Chapitre 4 l’internat

Au fronton du portail, France lit : « Pension le Cervin ». Malgré sa tristesse, elle apprécie que son papa ait choisi cette montagne préférée où naguère elle est allée en vacances avec lui et son parrain. Petit à petit elle sort de ses rêves pour suivre du regard les petites et les grandes filles qui descendent des voitures alignées les unes derrière les autres. Enfin c’est leur tour, ils sont accueillis par une grande dame longue comme un jour sans fin et très sévère. Une autre plus jeune et petite  s’avance vers France, coupant de ce fait l’herbe sous les pieds de la grande dame, sert la main de Louise et tapote la tête de France en leur adressant un merveilleux sourire, elle a un drôle d’accent.

Elle les accompagne dans un bureau où se trouvent deux autres personnes, l’une est l’économe, l’autre est une toute jeune fille guère plus âgée que France mais qui déjà est bien à l’aise dans ce milieu que France commence à découvrir.

–      Votre chef de groupe va vous aider à transporter votre valise et va prendre le reste de votre trousseau, je vous recommande de dire au revoir à votre mère.

–      Non c’est ma nounou, ce n’est pas ma maman

La gentille dame s’excuse de son erreur, et lui dit de dire au revoir à Louise, ce qu’elles font sans grande effusion.

Pendant que Louise va renseigner différents papiers, France s’éloigne dans la buanderie où se trouve un trousseau à son nom, elle doit faire l’inventaire avant d’en prendre possession, elle a pour cela une grande liste et elle coche au fur et à mesure qu’Erika, sa cheftaine lui les annonce :

–      Un béret bleu marine, assorti à votre cravate verte et bleue, ne vous inquiétez pas nous vous apprendrons à en faire le nœud.

–      Une chemise de nuit blanche à manches courtes, une autre bleue à manches longues. Si en fin de semaine vous retournez chez-vous, il vous sera demandé de la mettre dans la corbeille de linge sale à votre nom, pour vos draps ce sera une semaine sur deux, sauf accident nocturne.
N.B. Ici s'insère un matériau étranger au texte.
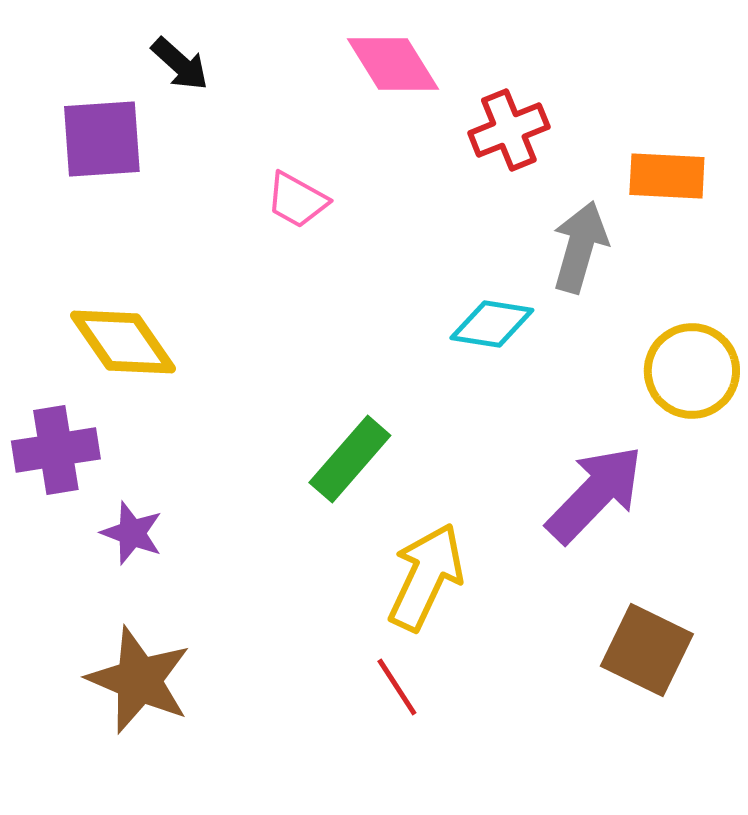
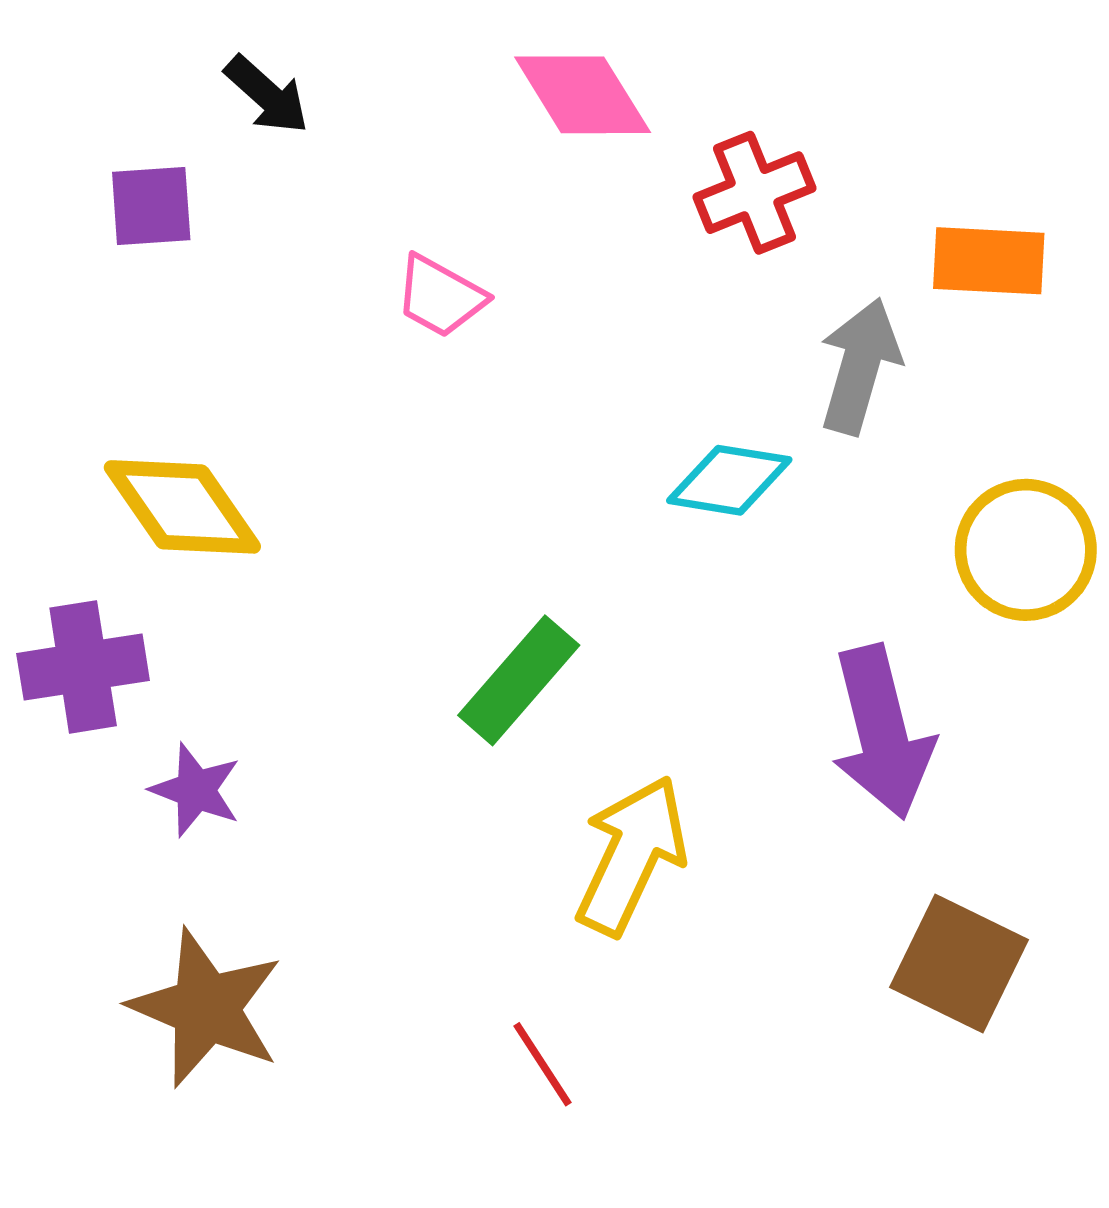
purple square: (102, 139) -> (151, 206), size x0.7
purple arrow: (595, 494) -> (882, 732), turned 122
red line: (397, 687) -> (543, 1064), moved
–      Une paire de deux draps, deux serviettes de toilette blanches et bleu marine, deux gants assortis, une serviette de table.

–      Et enfin un jogging bleu marine, une grande cape de la même couleur ainsi qu’un manteau chaud pour les hivers rigoureux.

–      Votre nounou nous a dit que votre papa avait gardé tous vos bijoux et que vous aviez certainement en votre possession quelques babioles, il faut les donner à l’économe ainsi que toutes les gâteries que vos parents vous ont peut-être confiées.

France n’a reçu de sa famille aucun bonbon, sauf un ou deux livres, mais cela elle peut le garder, elle a bien au fond de sa poche une tablette  de chocolat, mais comme Erika n’a pas mentionné le douanier, France commet sa première faute, mais elle pense que cela n’aura pas de conséquences sur sa vie à l’internat.

-Allez venez je vais vous présenter à vos futures amies de chambre, car vous verrez vous vous ferez des amies. Si vous avez de la peine, vous pourrez aller voir les « nounous de l’internat ».

Un pauvre sourire apparaît sur les lèvres de France, mais bien vite elle retombe dans son mutisme jusqu’à ce qu’elle entende des sanglots, puis des cris, sur sa gauche au bas de l’escalier. Une jeune fille pas plus  grande qu’elle, elle s’est accrochée au cou de son papa et sanglote. Elle lui demande de ne pas la laisser, et elle appelle sa maman qui n’est pas plus présente que la sienne.